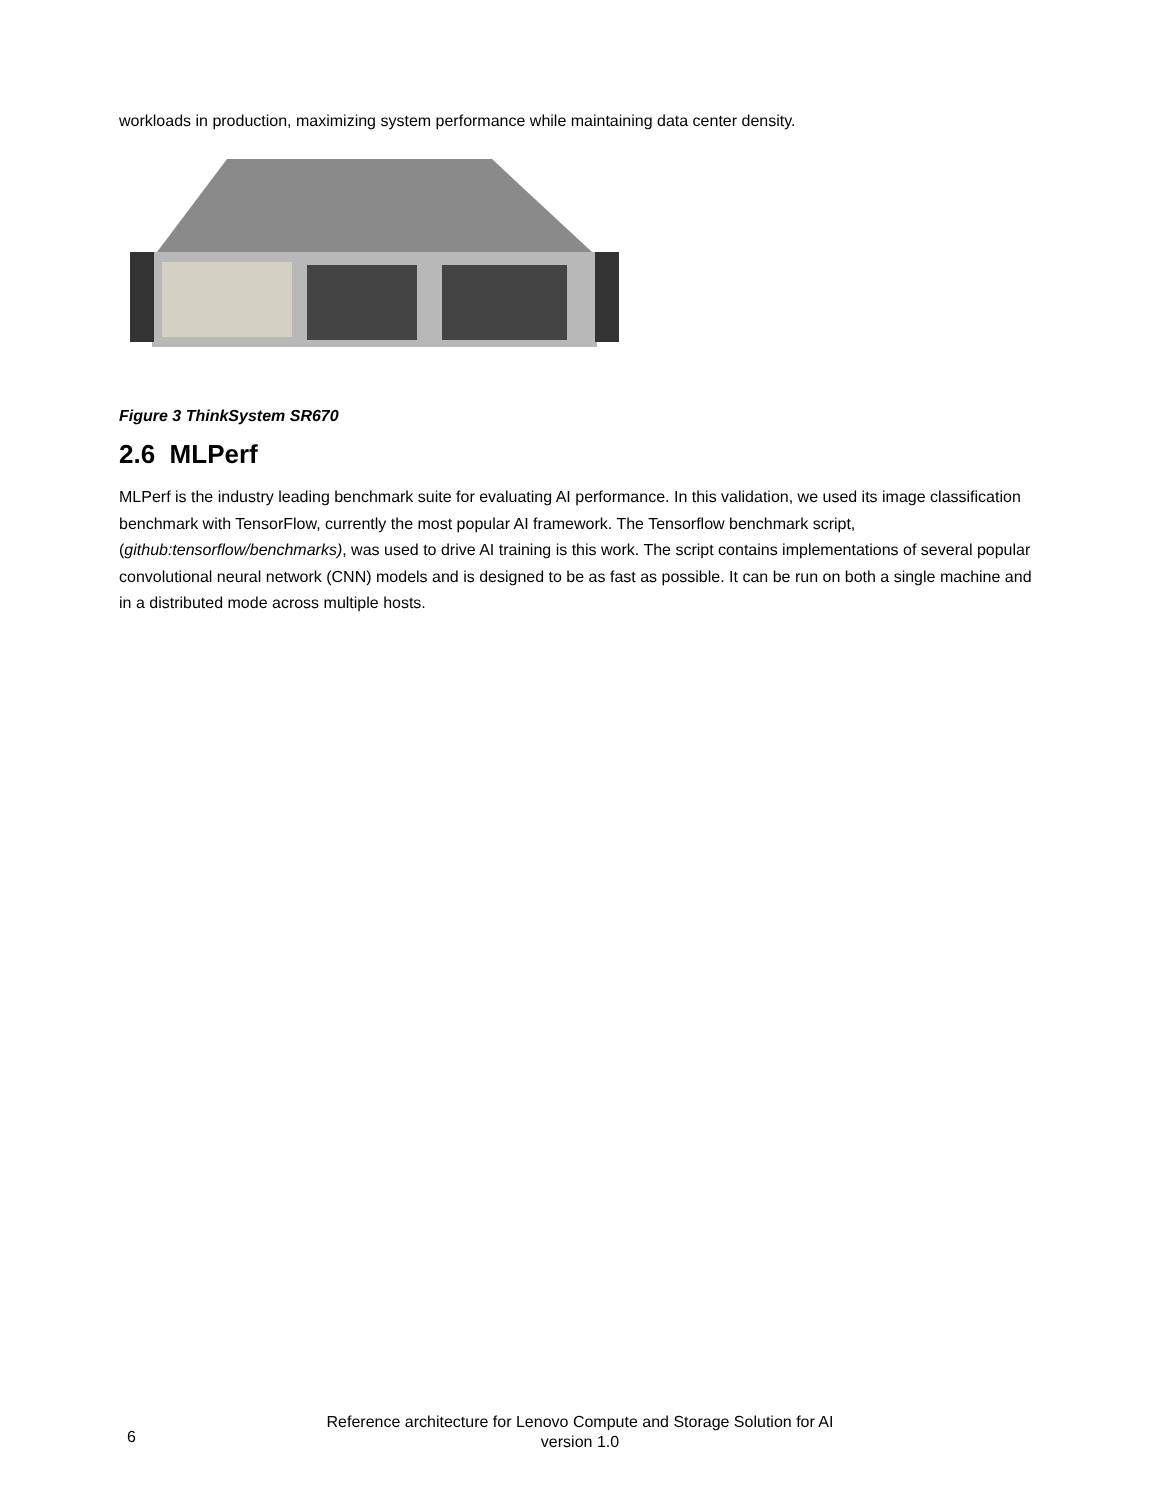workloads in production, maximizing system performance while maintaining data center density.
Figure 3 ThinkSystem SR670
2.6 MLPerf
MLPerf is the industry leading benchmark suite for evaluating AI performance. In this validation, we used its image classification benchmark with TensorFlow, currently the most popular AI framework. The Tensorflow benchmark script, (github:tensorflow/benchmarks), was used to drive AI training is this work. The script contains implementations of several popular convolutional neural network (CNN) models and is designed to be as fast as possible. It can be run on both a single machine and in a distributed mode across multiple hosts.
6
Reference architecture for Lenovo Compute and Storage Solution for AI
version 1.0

• • • • • • •

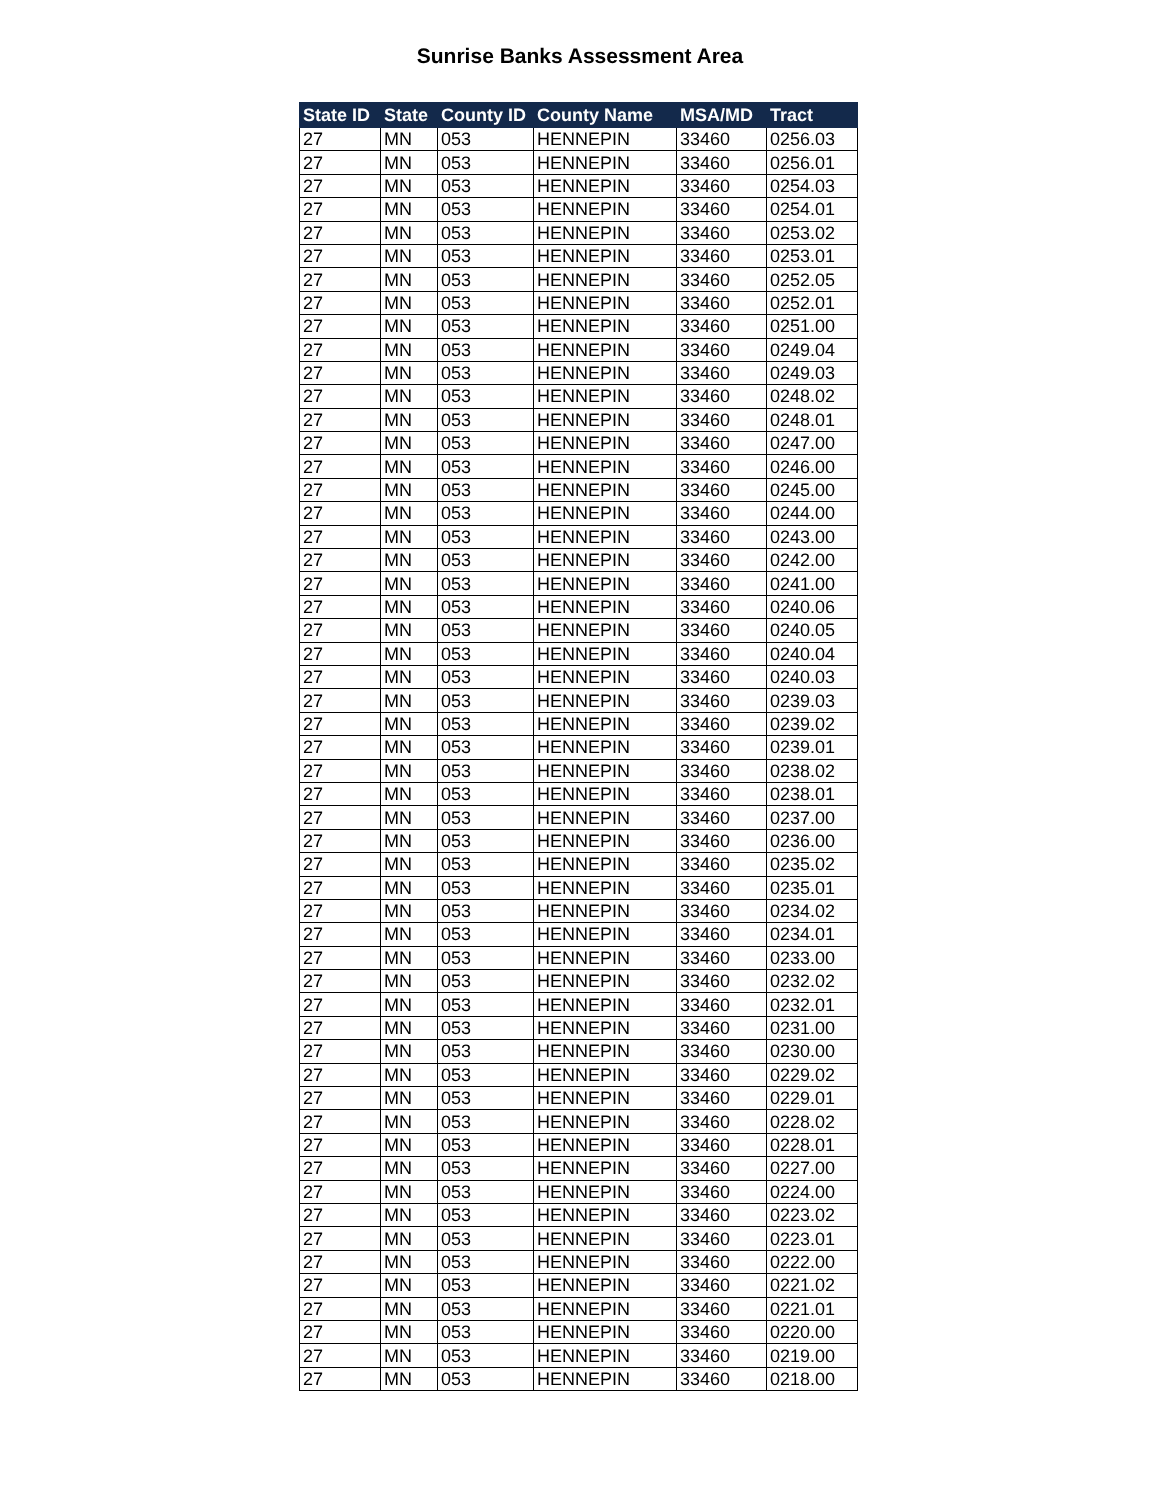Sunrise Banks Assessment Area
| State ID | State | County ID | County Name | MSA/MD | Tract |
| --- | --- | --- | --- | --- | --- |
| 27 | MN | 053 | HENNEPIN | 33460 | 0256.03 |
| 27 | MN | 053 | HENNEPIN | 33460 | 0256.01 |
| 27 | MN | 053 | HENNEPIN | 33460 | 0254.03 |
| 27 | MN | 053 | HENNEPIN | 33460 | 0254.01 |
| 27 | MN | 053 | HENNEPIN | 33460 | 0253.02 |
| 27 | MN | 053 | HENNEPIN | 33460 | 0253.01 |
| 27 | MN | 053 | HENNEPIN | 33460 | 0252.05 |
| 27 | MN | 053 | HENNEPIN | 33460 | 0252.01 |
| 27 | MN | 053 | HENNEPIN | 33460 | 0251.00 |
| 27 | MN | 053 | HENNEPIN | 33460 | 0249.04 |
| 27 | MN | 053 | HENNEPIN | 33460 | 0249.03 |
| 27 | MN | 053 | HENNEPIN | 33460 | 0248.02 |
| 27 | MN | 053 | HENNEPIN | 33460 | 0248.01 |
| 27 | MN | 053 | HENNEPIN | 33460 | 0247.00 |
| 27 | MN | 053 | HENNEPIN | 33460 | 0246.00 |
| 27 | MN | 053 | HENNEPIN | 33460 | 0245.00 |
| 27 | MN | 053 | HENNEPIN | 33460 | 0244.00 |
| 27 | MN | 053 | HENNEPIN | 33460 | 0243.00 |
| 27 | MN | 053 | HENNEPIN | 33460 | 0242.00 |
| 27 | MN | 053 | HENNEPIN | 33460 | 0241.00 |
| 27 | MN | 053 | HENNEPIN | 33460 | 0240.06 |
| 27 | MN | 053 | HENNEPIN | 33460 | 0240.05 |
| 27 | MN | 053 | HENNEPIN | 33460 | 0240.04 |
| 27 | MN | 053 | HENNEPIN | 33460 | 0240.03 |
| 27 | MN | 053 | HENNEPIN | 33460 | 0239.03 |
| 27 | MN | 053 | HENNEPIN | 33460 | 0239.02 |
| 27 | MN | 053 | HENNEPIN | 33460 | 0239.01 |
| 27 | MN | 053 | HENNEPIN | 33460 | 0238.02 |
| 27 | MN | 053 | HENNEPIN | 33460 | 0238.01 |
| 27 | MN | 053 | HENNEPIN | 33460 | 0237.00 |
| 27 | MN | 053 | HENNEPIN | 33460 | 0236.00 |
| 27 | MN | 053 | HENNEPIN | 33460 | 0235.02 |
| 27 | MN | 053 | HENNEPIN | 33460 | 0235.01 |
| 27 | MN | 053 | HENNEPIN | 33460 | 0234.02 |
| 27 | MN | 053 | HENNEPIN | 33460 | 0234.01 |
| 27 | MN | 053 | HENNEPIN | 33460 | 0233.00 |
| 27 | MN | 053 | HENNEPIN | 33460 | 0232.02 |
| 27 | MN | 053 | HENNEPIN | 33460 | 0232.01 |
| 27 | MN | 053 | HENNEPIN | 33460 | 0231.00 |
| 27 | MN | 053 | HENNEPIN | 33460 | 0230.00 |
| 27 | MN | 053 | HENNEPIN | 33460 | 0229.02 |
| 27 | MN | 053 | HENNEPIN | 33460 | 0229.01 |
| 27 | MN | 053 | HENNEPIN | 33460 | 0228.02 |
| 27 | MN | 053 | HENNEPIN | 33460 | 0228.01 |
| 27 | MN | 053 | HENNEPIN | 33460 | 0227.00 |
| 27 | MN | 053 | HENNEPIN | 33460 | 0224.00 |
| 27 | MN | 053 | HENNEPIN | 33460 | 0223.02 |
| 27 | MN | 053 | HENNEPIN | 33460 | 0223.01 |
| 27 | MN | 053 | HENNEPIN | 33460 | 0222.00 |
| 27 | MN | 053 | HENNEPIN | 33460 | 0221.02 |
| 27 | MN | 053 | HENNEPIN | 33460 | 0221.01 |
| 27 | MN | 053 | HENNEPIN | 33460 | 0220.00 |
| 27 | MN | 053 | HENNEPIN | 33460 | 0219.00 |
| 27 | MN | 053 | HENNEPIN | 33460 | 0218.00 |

• • • • • • •

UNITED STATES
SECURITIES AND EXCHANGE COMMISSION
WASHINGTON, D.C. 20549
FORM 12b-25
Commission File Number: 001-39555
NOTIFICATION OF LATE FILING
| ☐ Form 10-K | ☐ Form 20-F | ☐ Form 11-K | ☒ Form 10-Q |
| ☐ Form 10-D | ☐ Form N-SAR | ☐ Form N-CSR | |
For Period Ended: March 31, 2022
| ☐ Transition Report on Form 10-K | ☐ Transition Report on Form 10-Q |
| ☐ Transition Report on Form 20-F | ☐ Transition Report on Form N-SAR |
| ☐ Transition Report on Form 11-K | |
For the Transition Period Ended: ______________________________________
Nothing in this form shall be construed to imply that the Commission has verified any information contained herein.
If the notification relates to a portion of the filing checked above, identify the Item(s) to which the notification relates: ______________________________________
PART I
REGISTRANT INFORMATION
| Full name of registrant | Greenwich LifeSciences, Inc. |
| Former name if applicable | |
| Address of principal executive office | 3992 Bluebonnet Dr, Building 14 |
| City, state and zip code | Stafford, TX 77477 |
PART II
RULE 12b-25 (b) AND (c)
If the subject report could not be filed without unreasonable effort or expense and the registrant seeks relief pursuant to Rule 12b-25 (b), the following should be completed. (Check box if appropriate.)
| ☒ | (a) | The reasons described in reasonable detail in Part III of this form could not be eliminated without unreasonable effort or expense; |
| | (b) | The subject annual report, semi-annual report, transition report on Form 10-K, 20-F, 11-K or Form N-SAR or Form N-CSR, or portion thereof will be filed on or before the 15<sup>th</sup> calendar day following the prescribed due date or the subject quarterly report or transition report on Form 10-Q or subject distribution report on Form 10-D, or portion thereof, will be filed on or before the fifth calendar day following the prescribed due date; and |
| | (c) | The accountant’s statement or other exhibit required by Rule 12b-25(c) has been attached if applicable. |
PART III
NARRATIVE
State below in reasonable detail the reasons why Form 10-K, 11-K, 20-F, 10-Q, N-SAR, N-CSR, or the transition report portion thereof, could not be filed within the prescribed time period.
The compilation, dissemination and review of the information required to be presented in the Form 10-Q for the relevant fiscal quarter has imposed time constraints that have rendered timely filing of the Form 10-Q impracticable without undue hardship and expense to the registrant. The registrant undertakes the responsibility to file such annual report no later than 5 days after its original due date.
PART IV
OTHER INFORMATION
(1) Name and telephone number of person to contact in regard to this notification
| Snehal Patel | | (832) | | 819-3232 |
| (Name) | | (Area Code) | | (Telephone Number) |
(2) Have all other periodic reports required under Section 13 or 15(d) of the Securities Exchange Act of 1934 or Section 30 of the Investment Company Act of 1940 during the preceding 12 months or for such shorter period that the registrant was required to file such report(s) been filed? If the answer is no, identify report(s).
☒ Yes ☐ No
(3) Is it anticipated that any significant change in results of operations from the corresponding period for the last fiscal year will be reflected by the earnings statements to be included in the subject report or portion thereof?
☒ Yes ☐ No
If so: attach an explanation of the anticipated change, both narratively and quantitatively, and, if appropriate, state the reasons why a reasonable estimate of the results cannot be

• • • • • • •

**THE PROBLEM:**
Your answer should be the lines above from the one containing "33460 | 0252.05 |" through the one containing "33460 | 0221.02 |", copied exactly and with both ends kept.

**TASK SOLUTION:**
| 27 | MN | 053 | HENNEPIN | 33460 | 0252.05 |
| 27 | MN | 053 | HENNEPIN | 33460 | 0252.01 |
| 27 | MN | 053 | HENNEPIN | 33460 | 0251.00 |
| 27 | MN | 053 | HENNEPIN | 33460 | 0249.04 |
| 27 | MN | 053 | HENNEPIN | 33460 | 0249.03 |
| 27 | MN | 053 | HENNEPIN | 33460 | 0248.02 |
| 27 | MN | 053 | HENNEPIN | 33460 | 0248.01 |
| 27 | MN | 053 | HENNEPIN | 33460 | 0247.00 |
| 27 | MN | 053 | HENNEPIN | 33460 | 0246.00 |
| 27 | MN | 053 | HENNEPIN | 33460 | 0245.00 |
| 27 | MN | 053 | HENNEPIN | 33460 | 0244.00 |
| 27 | MN | 053 | HENNEPIN | 33460 | 0243.00 |
| 27 | MN | 053 | HENNEPIN | 33460 | 0242.00 |
| 27 | MN | 053 | HENNEPIN | 33460 | 0241.00 |
| 27 | MN | 053 | HENNEPIN | 33460 | 0240.06 |
| 27 | MN | 053 | HENNEPIN | 33460 | 0240.05 |
| 27 | MN | 053 | HENNEPIN | 33460 | 0240.04 |
| 27 | MN | 053 | HENNEPIN | 33460 | 0240.03 |
| 27 | MN | 053 | HENNEPIN | 33460 | 0239.03 |
| 27 | MN | 053 | HENNEPIN | 33460 | 0239.02 |
| 27 | MN | 053 | HENNEPIN | 33460 | 0239.01 |
| 27 | MN | 053 | HENNEPIN | 33460 | 0238.02 |
| 27 | MN | 053 | HENNEPIN | 33460 | 0238.01 |
| 27 | MN | 053 | HENNEPIN | 33460 | 0237.00 |
| 27 | MN | 053 | HENNEPIN | 33460 | 0236.00 |
| 27 | MN | 053 | HENNEPIN | 33460 | 0235.02 |
| 27 | MN | 053 | HENNEPIN | 33460 | 0235.01 |
| 27 | MN | 053 | HENNEPIN | 33460 | 0234.02 |
| 27 | MN | 053 | HENNEPIN | 33460 | 0234.01 |
| 27 | MN | 053 | HENNEPIN | 33460 | 0233.00 |
| 27 | MN | 053 | HENNEPIN | 33460 | 0232.02 |
| 27 | MN | 053 | HENNEPIN | 33460 | 0232.01 |
| 27 | MN | 053 | HENNEPIN | 33460 | 0231.00 |
| 27 | MN | 053 | HENNEPIN | 33460 | 0230.00 |
| 27 | MN | 053 | HENNEPIN | 33460 | 0229.02 |
| 27 | MN | 053 | HENNEPIN | 33460 | 0229.01 |
| 27 | MN | 053 | HENNEPIN | 33460 | 0228.02 |
| 27 | MN | 053 | HENNEPIN | 33460 | 0228.01 |
| 27 | MN | 053 | HENNEPIN | 33460 | 0227.00 |
| 27 | MN | 053 | HENNEPIN | 33460 | 0224.00 |
| 27 | MN | 053 | HENNEPIN | 33460 | 0223.02 |
| 27 | MN | 053 | HENNEPIN | 33460 | 0223.01 |
| 27 | MN | 053 | HENNEPIN | 33460 | 0222.00 |
| 27 | MN | 053 | HENNEPIN | 33460 | 0221.02 |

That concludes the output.